With market volatility surging and a "top-heavy index dragged down by mega-caps," Bank of America is advising investors to focus on active stock selection rather than simply buying the index.
In a note to clients this week, the firm offered key strategies for navigating current market conditions, answering the pressing question: "So, it's time to get active, but what do I buy?"
Bank of America suggests focusing on five key themes that align with near-term risks and opportunities:
Dividend-Yielding Stocks: As the Federal Reserve is expected to commence rate cuts in September, Bank of America notes that "a drop in money market yields could drive a shift in retiree assets into higher dividend-yielding stocks."
They highlight that 75 S&P 500 companies are expected to offer a higher dividend yield over the next three years than the current three-year U.S. Treasury yield.

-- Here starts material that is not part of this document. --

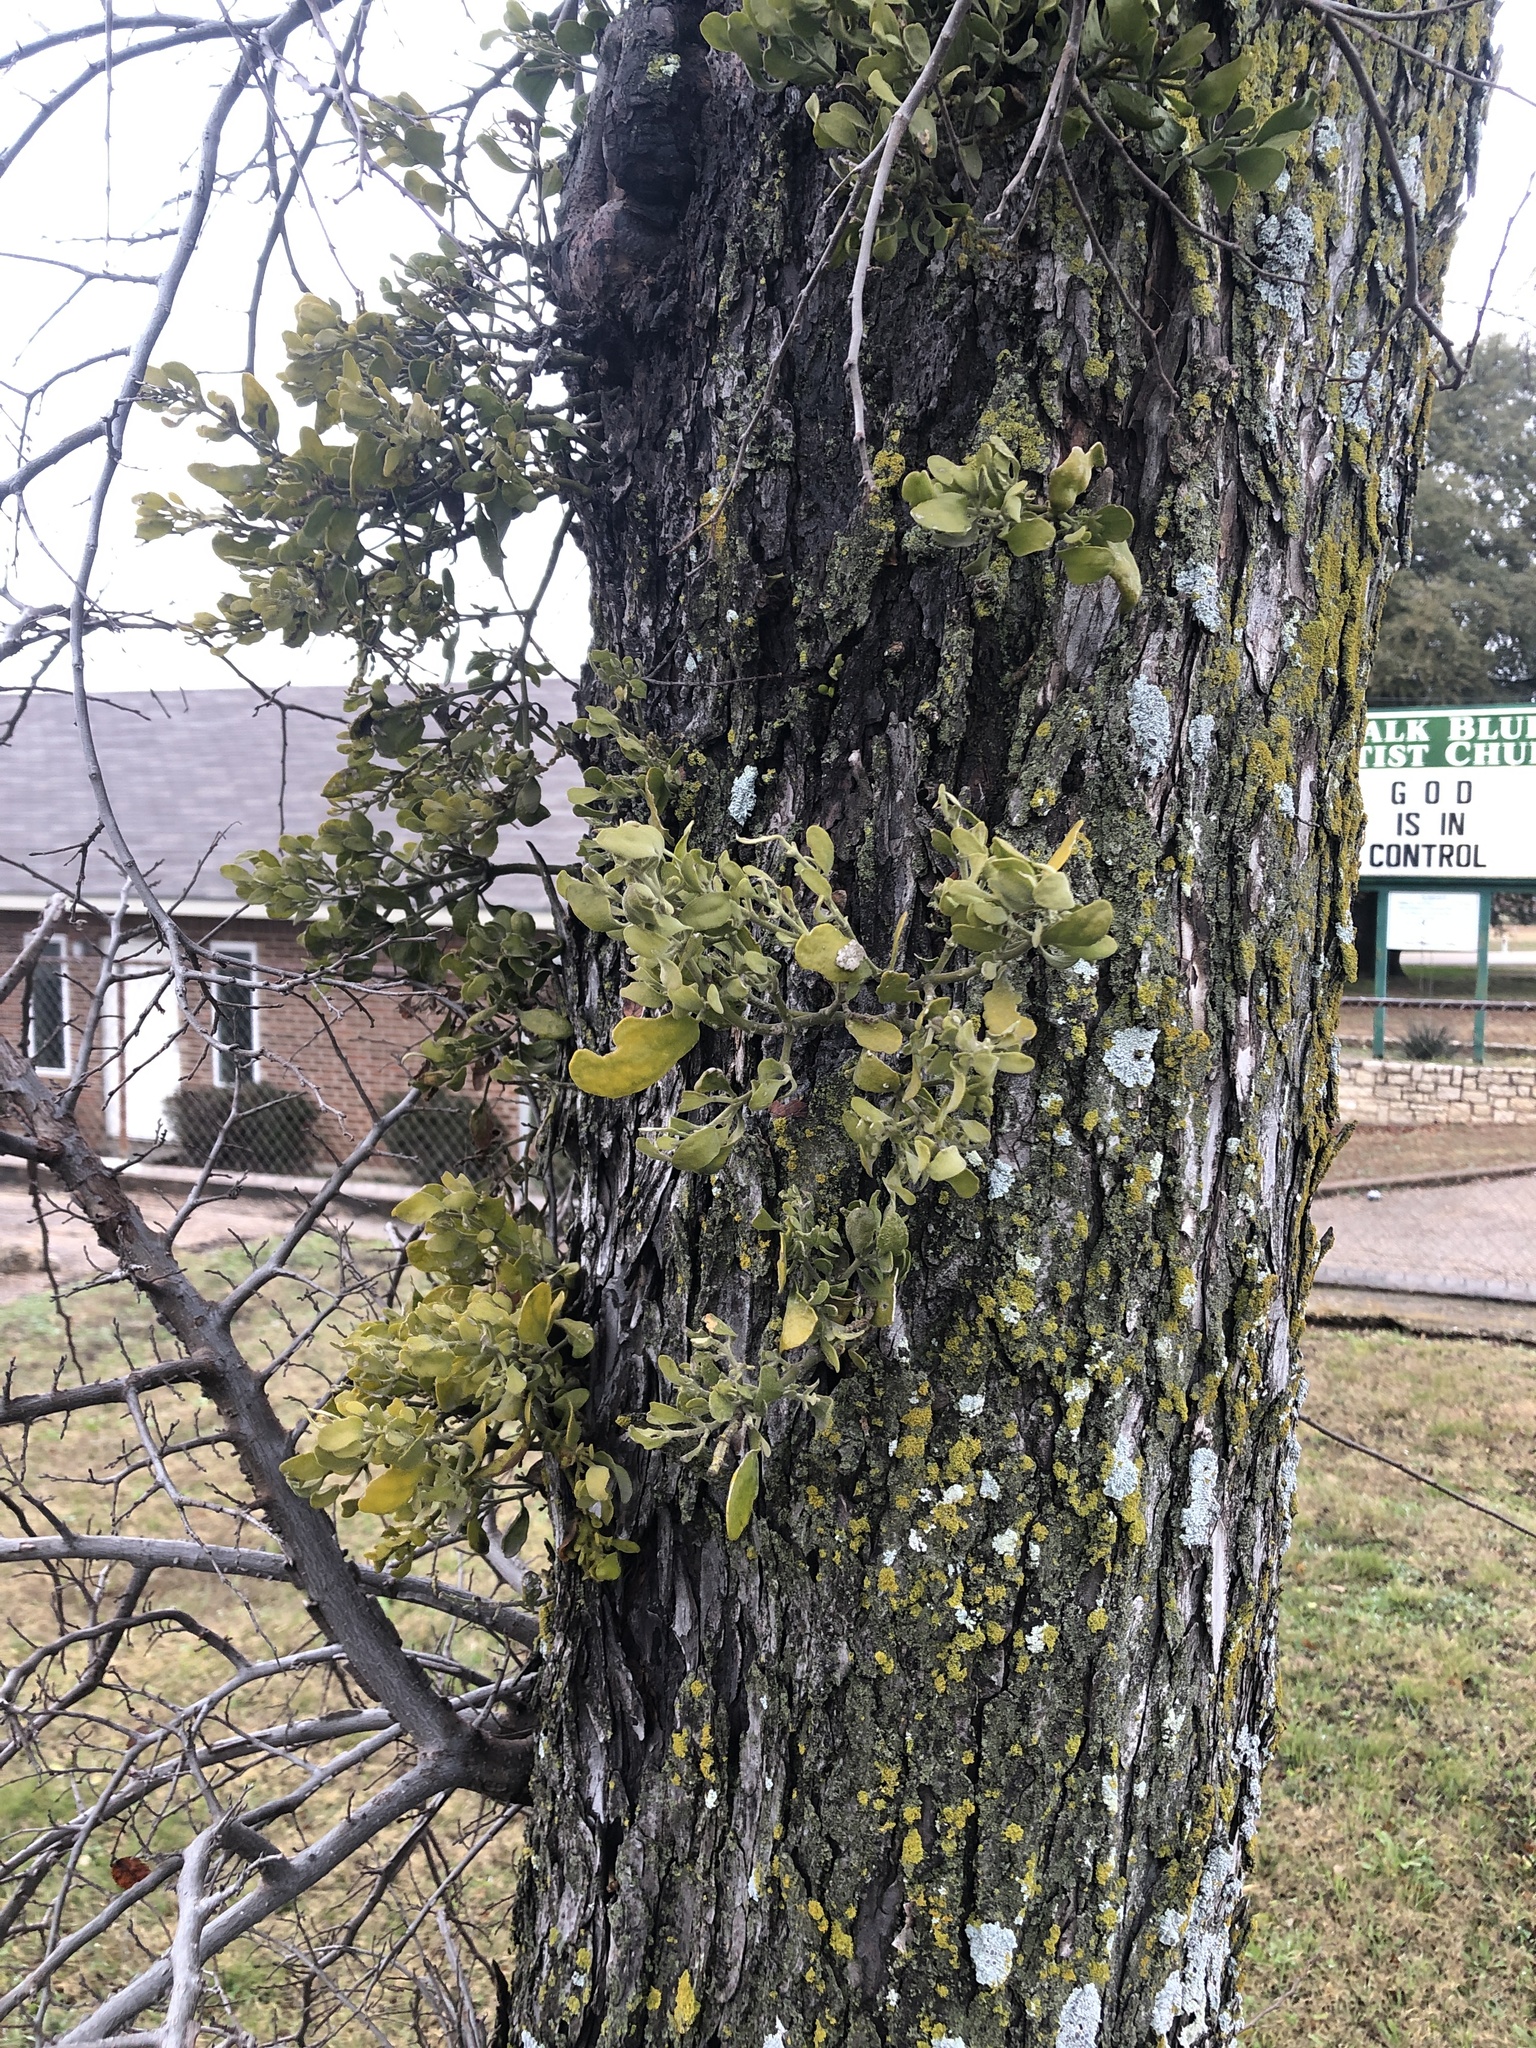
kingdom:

Stocks That Out-Earn the Cost of Capital: With shifting economic conditions, Bank of America screens for companies that "can out-earn their cost of capital," emphasizing that these stocks are highly sought after, especially as the cost of equity becomes more sensitive to various inputs.
High-Quality Small Caps: Despite a recent 10% pullback in small caps, Bank of America still sees alpha opportunities in this sector. They recommend focusing on "high-quality inexpensive small caps with positive revisions and low refinancing risk."
Buying the Dip in Tech: Although the Nasdaq 100 is down 11% from its peak, Bank of America advises that some tech stocks "will still emerge as secular winners" and may now offer a more attractive entry point.
High-Quality Hedges Against Volatility: With higher volatility likely to persist, the firm recommends hedging with "high-quality stocks" that offer earnings and dividend stability, which are historically proven to be effective during turbulent times.